> TRY IT
In the passage on immigrants and American ideals, what carved inscription did Mary Antin linger to read on the steps of the Boston public library?

> SELECTED PASSAGE

• • • •

Perhaps Lincoln understood so well because he wanted German votes, or perhaps because of his friendship with Carl Schurz, who had spoken on “True Americanism” at Faneuil Hall only a year earlier, or because of his own wisdom. Whatever the reason, Lincoln understood that generations of newcomers from all parts of the globe spoke of “our forefathers, who brought forth this nation” as if they were truly related to the heroes of the Revolution and the early republic, just as Jews and non-Jewish guests speak on Passover of coming out of Egypt from slavery as if they were physically there in the desert about fifteen hundred years before Christ’s birth. American ideals and principles were universal and could be claimed by anyone, as could the symbols, rituals, and heroes connected to those ideals. Crèvecoeur had written of “our alma mater.’” An Irish immigrant marveled at “our glorious Constitution.” Schurz spoke of “our institutions.”

The eastern and southern Europeans claimed American heroes and legends as theirs, too. The scions of Brahmin families in New England often looked at the newcomers and thought that they could not possibly understand all that had gone into the making of free American institutions. To Henry Adams in 1911, a new society was being formed, and he felt powerless to deal with it “and its entire unconsciousness that I … or George Washington ever existed.”49 Adams totally misunderstood the power of the ideas of his New England ancestors. But only a few years later, a young Jewish immigrant woman, Mary Antin, wrote of “our forefathers” in a series of articles in the Atlantic Monthly. Writing that “George Washington himself could not mean more than I when he said, ‘my country’ after I once felt it,” she explained that “for the country was for all citizens, and I was a citizen, and when we stood up to sing ‘America!’ I shouted the words with all my might.”50 Antin would walk the steps of the Boston public library, not far from her tenement home, lingering to read the carved inscription: Public Library—Built By The People—Free To All. Calling it her “palace” because she was a citizen, she would say to herself repeatedly as she watched the scholars and the “fine-browed women” and their children going in and out of the library, “this is mine … this is ours.”51

Probably Antin did not know that Asian immigrants were ineligible for citizenship, although she wrote of the boys in her neighborhood making fun of a “Chinaman.” Perhaps she did not know of the decimation of the Indians, and that those who lived on reservations were still ineligible for citizenship, or of the misery of many native Hawaiians following annexation of the islands by the U.S. She must have been aware that most blacks were denied even the most elemental of rights, including the right to vote, through systematic oppression and intimidation throughout the South and even in many places in the North. But she did not mention blacks. She certainly had knowledge of the mounting opposition of Anglo-Americans to immigrants and immigration, and of the deep resentment they felt against such upstarts as herself, a Jew, no less, a member of the hated tribe, claiming to be an American on equal terms with others.

Only six years after publication of Antin’s book, another Russian Jewish immigrant, Jacob Abrams, when questioned about his anarchist beliefs by Judge Henry Delamar Clayton, Jr., a fifth-generation American, began his reply, “When our forefathers of the American Revolution—” At that point, Judge Clayton exclaimed, “Your what?” Again, Abrams said, “My forefathers,” whereupon the judge asked incredulously if he meant to refer “to the fathers of this nation as your forefathers?”52

Clayton did not believe that the First Amendment was for naturalized citizens. Two years before the Abrams case, when he empaneled a grand jury in New York City, the judge had declared that “naturalized citizens who unfairly criticize the government should get off the face of the earth, or at least go back to the country they left…. I have no sympathy with any naturalized citizen who is given to carping criticism of this Government.”53 But Abrams was not even a citizen. How dare he speak of “our forefathers”! Twice Clayton asked, “Why don’t you go back to Russia?”54 Later in the trial, the judge recalled Abrams’s use of the term “our forefathers”: “I said, What? You were born in Russia and came here four or five years ago and not a citizen, an anarchist, who can never become a citizen. Our forefathers … why, just look at it.”55 Abrams undoubtedly sensed that the forefathers’ ideals were his.

• • • •

> PROVIDED INFORMATION
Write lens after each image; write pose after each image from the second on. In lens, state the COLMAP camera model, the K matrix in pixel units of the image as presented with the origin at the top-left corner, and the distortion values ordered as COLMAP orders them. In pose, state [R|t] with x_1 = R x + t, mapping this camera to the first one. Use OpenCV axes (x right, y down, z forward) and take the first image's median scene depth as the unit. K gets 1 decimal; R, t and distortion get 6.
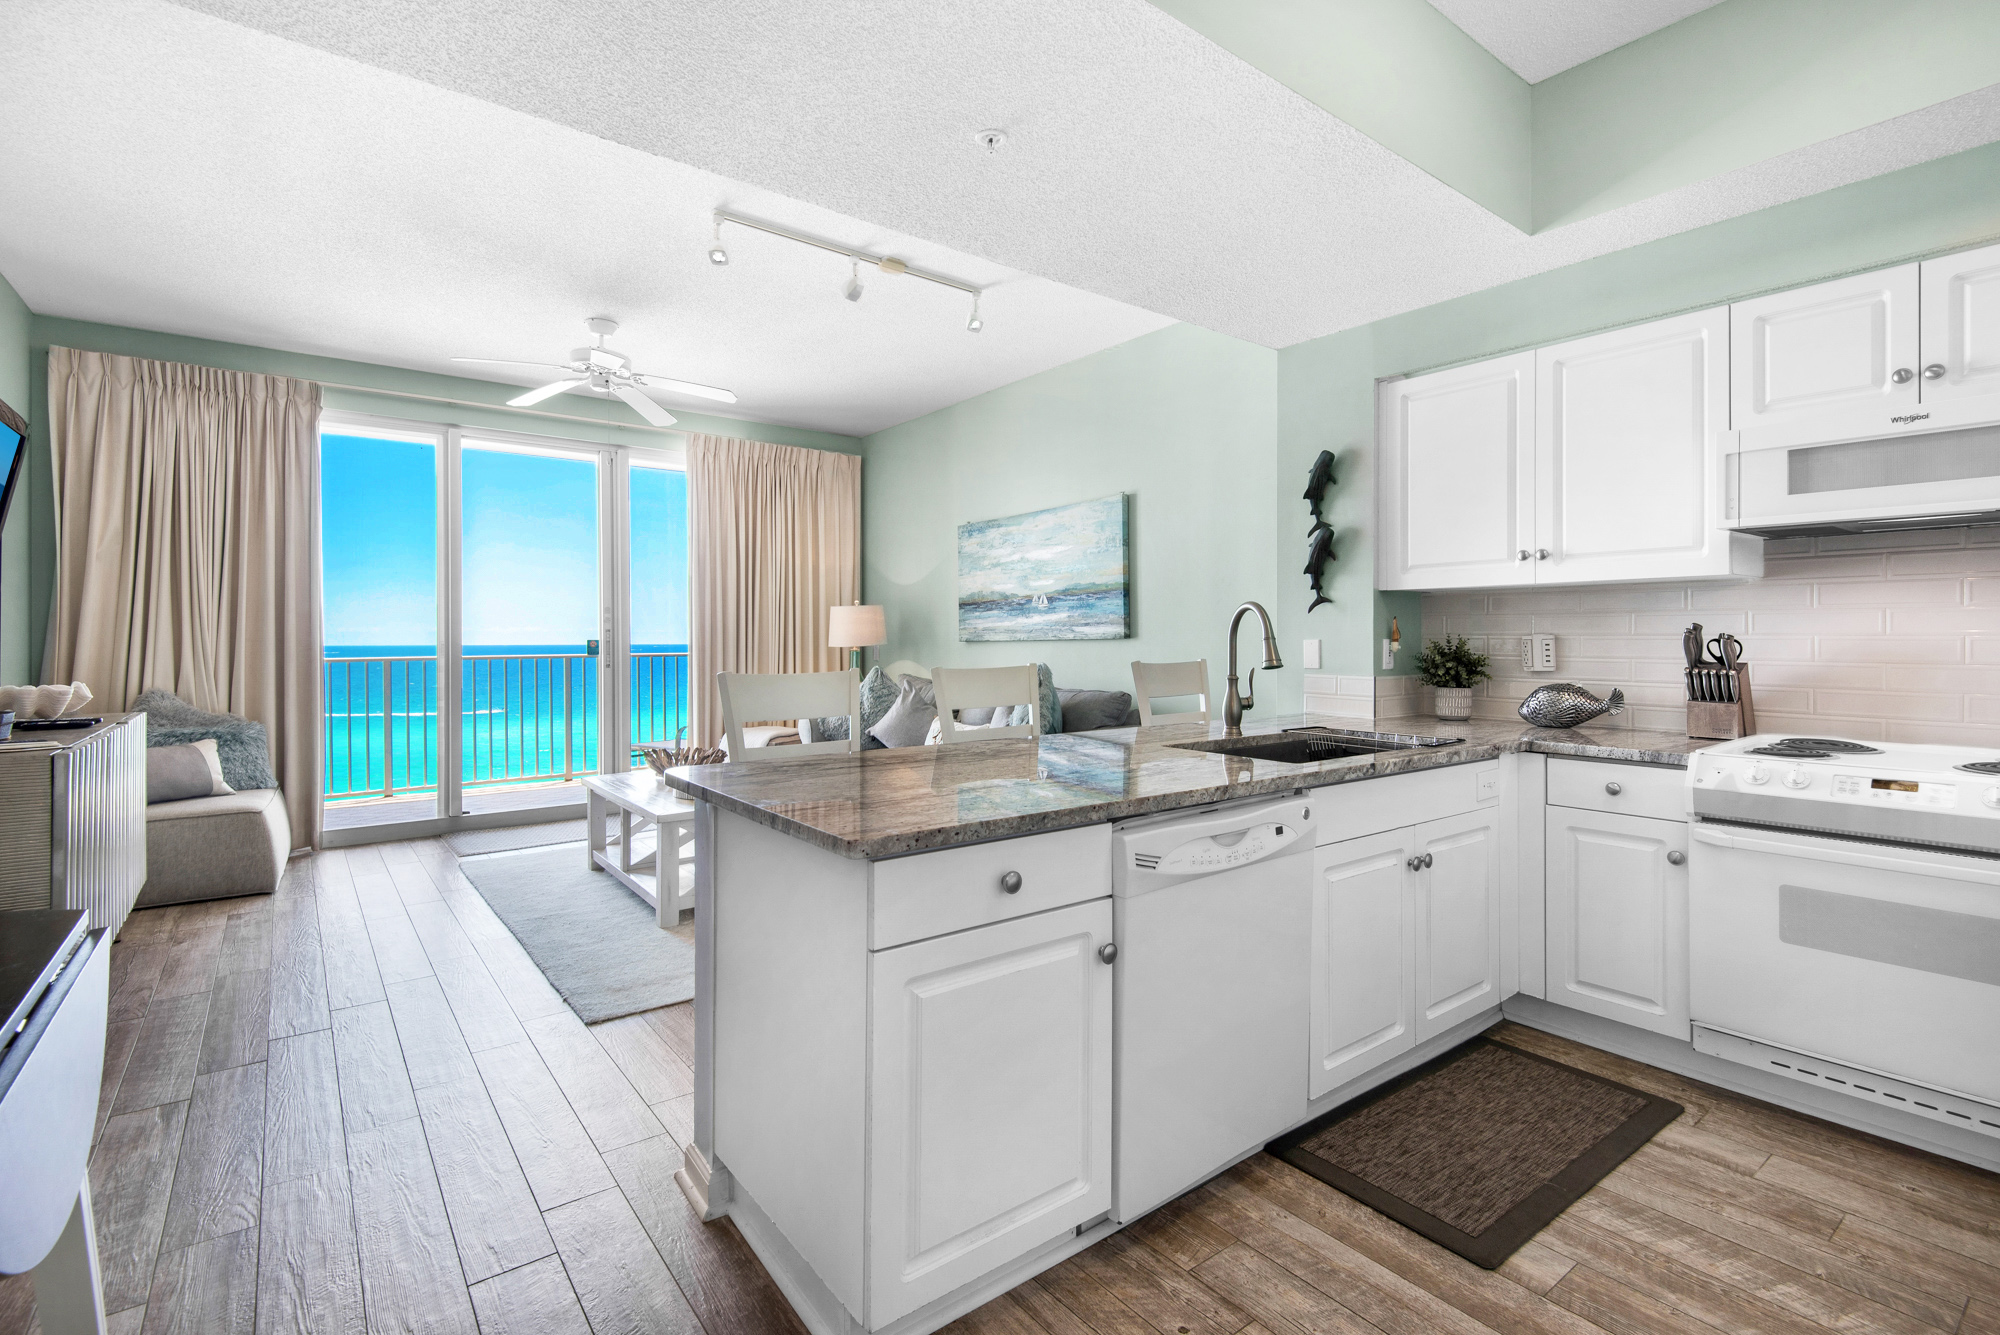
lens RADIAL K [[926.7, 0, 1015.0], [0, 926.7, 658.0], [0, 0, 1]] dist [0.014612, -0.007182]
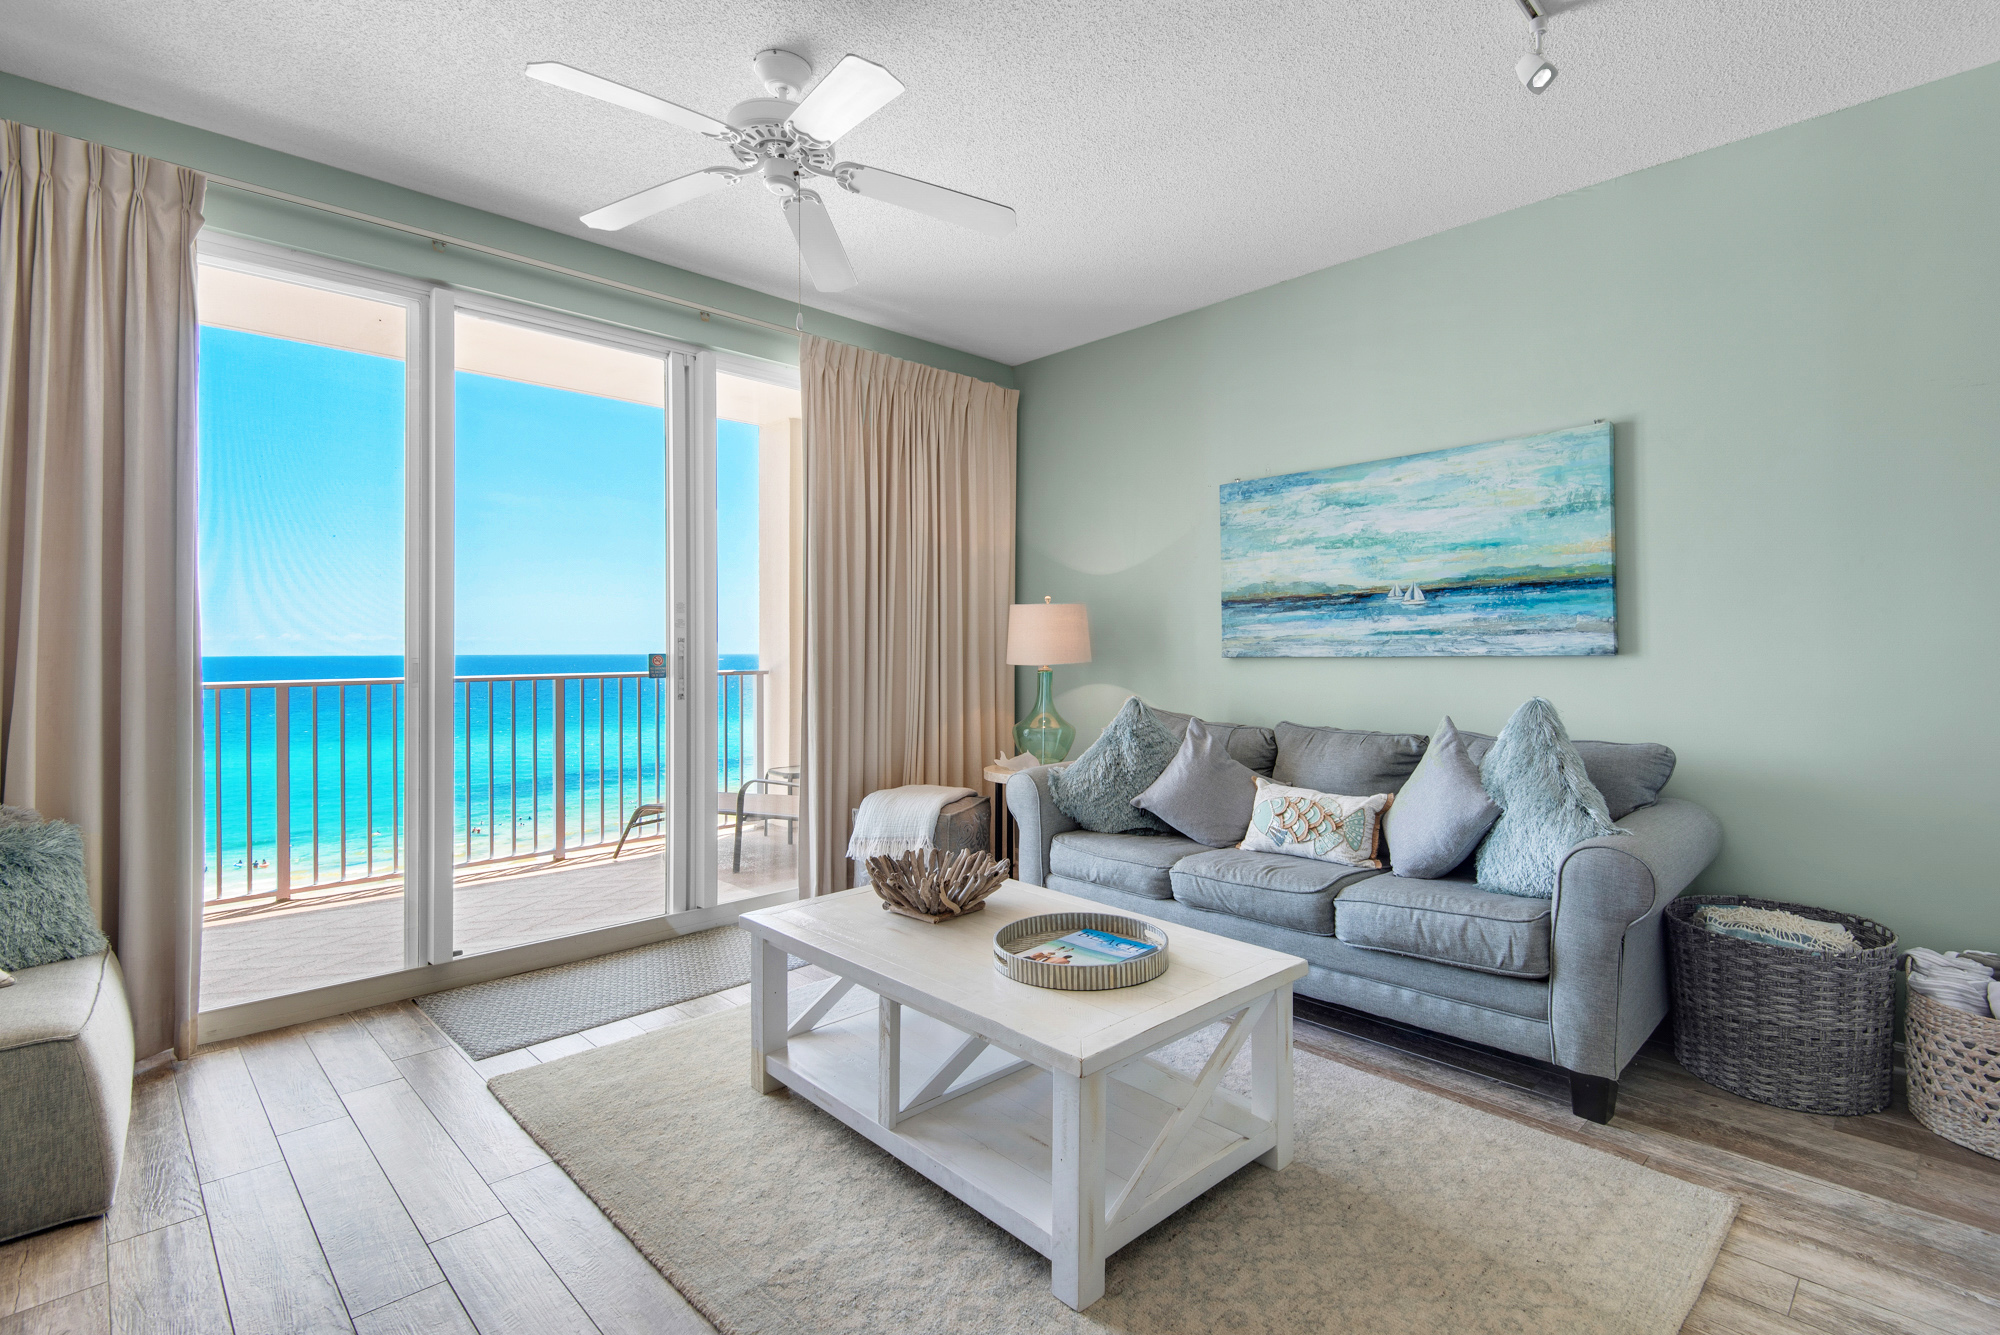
lens RADIAL K [[926.7, 0, 1007.0], [0, 926.7, 660.0], [0, 0, 1]] dist [0.014612, -0.007182]
pose [[0.993109, -0.000831, 0.117191, -0.328621], [0.001781, 0.999966, -0.008004, -0.012099], [-0.117181, 0.008158, 0.993077, 0.394745]]
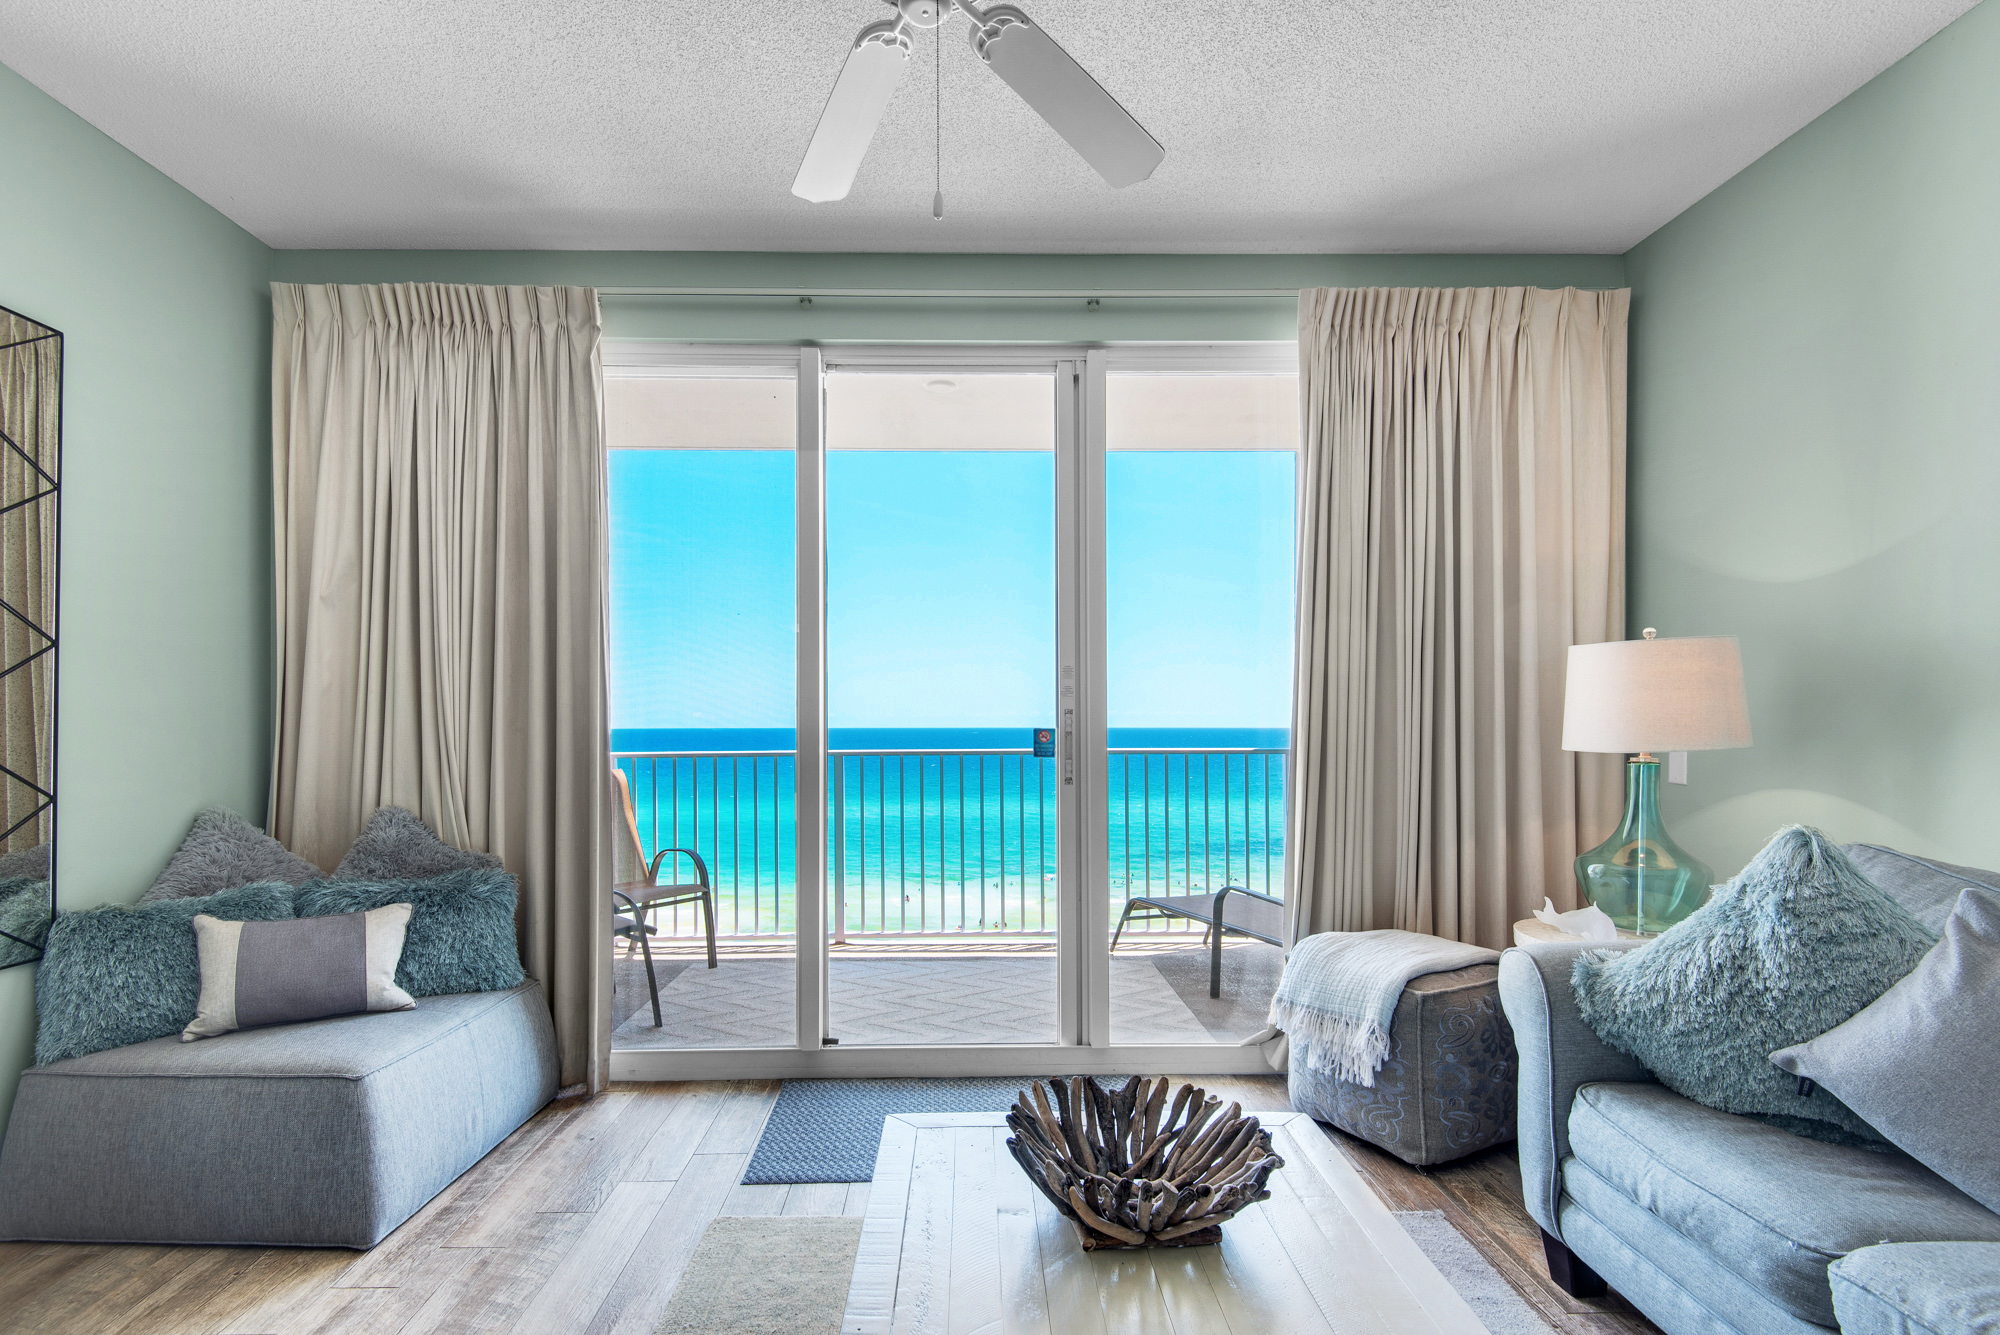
lens RADIAL K [[926.7, 0, 994.2], [0, 926.7, 714.7], [0, 0, 1]] dist [0.014612, -0.007182]
pose [[0.806774, -0.001845, -0.590857, -0.190583], [-0.011536, 0.999755, -0.018874, -0.019771], [0.590747, 0.022044, 0.806555, 0.635743]]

• • • •

> RESULT FOR THIS TASK
Public Library—Built By The People—Free To All